--- Problem statement ---
Arrange the lines of the material below as a numbered list, omitting any blank lines.

--- Stored records ---
- - -

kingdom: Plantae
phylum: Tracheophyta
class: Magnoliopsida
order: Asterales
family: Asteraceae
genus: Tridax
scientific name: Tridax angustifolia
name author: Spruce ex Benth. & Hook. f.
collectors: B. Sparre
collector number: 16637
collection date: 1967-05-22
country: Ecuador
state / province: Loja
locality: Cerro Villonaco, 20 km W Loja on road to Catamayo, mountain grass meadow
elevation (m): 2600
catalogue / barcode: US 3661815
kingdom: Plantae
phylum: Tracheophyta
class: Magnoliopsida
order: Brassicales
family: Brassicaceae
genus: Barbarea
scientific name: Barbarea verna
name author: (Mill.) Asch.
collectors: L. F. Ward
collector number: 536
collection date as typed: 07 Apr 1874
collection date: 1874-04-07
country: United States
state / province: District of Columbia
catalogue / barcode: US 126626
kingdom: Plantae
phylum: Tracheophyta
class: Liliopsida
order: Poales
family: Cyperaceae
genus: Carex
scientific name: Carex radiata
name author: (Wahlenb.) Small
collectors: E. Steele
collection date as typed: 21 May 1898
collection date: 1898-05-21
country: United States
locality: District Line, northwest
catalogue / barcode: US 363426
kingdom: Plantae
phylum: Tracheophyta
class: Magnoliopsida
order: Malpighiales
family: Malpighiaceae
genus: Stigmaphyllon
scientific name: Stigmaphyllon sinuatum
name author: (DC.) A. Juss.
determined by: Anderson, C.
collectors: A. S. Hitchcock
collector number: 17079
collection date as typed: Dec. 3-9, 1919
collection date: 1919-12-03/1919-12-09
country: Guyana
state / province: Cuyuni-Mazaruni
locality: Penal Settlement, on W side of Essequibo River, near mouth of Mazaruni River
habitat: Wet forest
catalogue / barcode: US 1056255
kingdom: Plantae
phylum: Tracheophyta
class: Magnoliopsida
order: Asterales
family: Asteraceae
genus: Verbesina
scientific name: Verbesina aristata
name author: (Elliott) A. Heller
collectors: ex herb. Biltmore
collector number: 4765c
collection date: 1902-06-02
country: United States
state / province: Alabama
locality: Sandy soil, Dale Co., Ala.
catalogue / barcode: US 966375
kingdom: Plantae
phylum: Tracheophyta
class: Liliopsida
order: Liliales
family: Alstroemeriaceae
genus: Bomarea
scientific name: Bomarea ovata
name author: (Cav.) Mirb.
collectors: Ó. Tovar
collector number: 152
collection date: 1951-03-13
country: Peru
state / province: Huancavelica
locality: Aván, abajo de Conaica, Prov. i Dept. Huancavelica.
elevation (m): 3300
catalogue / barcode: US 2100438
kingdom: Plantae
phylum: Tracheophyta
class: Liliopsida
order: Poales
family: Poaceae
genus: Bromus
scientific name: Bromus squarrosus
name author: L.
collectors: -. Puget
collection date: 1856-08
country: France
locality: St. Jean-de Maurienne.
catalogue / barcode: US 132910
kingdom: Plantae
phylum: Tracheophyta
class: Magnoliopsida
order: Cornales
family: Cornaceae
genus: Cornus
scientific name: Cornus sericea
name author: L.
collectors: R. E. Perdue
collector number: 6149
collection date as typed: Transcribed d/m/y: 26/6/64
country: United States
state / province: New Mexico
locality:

- - -

--- Output below ---
1. kingdom: Plantae
2. phylum: Tracheophyta
3. class: Magnoliopsida
4. order: Asterales
5. family: Asteraceae
6. genus: Tridax
7. scientific name: Tridax angustifolia
8. name author: Spruce ex Benth. & Hook. f.
9. collectors: B. Sparre
10. collector number: 16637
11. collection date: 1967-05-22
12. country: Ecuador
13. state / province: Loja
14. locality: Cerro Villonaco, 20 km W Loja on road to Catamayo, mountain grass meadow
15. elevation (m): 2600
16. catalogue / barcode: US 3661815
17. kingdom: Plantae
18. phylum: Tracheophyta
19. class: Magnoliopsida
20. order: Brassicales
21. family: Brassicaceae
22. genus: Barbarea
23. scientific name: Barbarea verna
24. name author: (Mill.) Asch.
25. collectors: L. F. Ward
26. collector number: 536
27. collection date as typed: 07 Apr 1874
28. collection date: 1874-04-07
29. country: United States
30. state / province: District of Columbia
31. catalogue / barcode: US 126626
32. kingdom: Plantae
33. phylum: Tracheophyta
34. class: Liliopsida
35. order: Poales
36. family: Cyperaceae
37. genus: Carex
38. scientific name: Carex radiata
39. name author: (Wahlenb.) Small
40. collectors: E. Steele
41. collection date as typed: 21 May 1898
42. collection date: 1898-05-21
43. country: United States
44. locality: District Line, northwest
45. catalogue / barcode: US 363426
46. kingdom: Plantae
47. phylum: Tracheophyta
48. class: Magnoliopsida
49. order: Malpighiales
50. family: Malpighiaceae
51. genus: Stigmaphyllon
52. scientific name: Stigmaphyllon sinuatum
53. name author: (DC.) A. Juss.
54. determined by: Anderson, C.
55. collectors: A. S. Hitchcock
56. collector number: 17079
57. collection date as typed: Dec. 3-9, 1919
58. collection date: 1919-12-03/1919-12-09
59. country: Guyana
60. state / province: Cuyuni-Mazaruni
61. locality: Penal Settlement, on W side of Essequibo River, near mouth of Mazaruni River
62. habitat: Wet forest
63. catalogue / barcode: US 1056255
64. kingdom: Plantae
65. phylum: Tracheophyta
66. class: Magnoliopsida
67. order: Asterales
68. family: Asteraceae
69. genus: Verbesina
70. scientific name: Verbesina aristata
71. name author: (Elliott) A. Heller
72. collectors: ex herb. Biltmore
73. collector number: 4765c
74. collection date: 1902-06-02
75. country: United States
76. state / province: Alabama
77. locality: Sandy soil, Dale Co., Ala.
78. catalogue / barcode: US 966375
79. kingdom: Plantae
80. phylum: Tracheophyta
81. class: Liliopsida
82. order: Liliales
83. family: Alstroemeriaceae
84. genus: Bomarea
85. scientific name: Bomarea ovata
86. name author: (Cav.) Mirb.
87. collectors: Ó. Tovar
88. collector number: 152
89. collection date: 1951-03-13
90. country: Peru
91. state / province: Huancavelica
92. locality: Aván, abajo de Conaica, Prov. i Dept. Huancavelica.
93. elevation (m): 3300
94. catalogue / barcode: US 2100438
95. kingdom: Plantae
96. phylum: Tracheophyta
97. class: Liliopsida
98. order: Poales
99. family: Poaceae
100. genus: Bromus
101. scientific name: Bromus squarrosus
102. name author: L.
103. collectors: -. Puget
104. collection date: 1856-08
105. country: France
106. locality: St. Jean-de Maurienne.
107. catalogue / barcode: US 132910
108. kingdom: Plantae
109. phylum: Tracheophyta
110. class: Magnoliopsida
111. order: Cornales
112. family: Cornaceae
113. genus: Cornus
114. scientific name: Cornus sericea
115. name author: L.
116. collectors: R. E. Perdue
117. collector number: 6149
118. collection date as typed: Transcribed d/m/y: 26/6/64
119. country: United States
120. state / province: New Mexico
121. locality:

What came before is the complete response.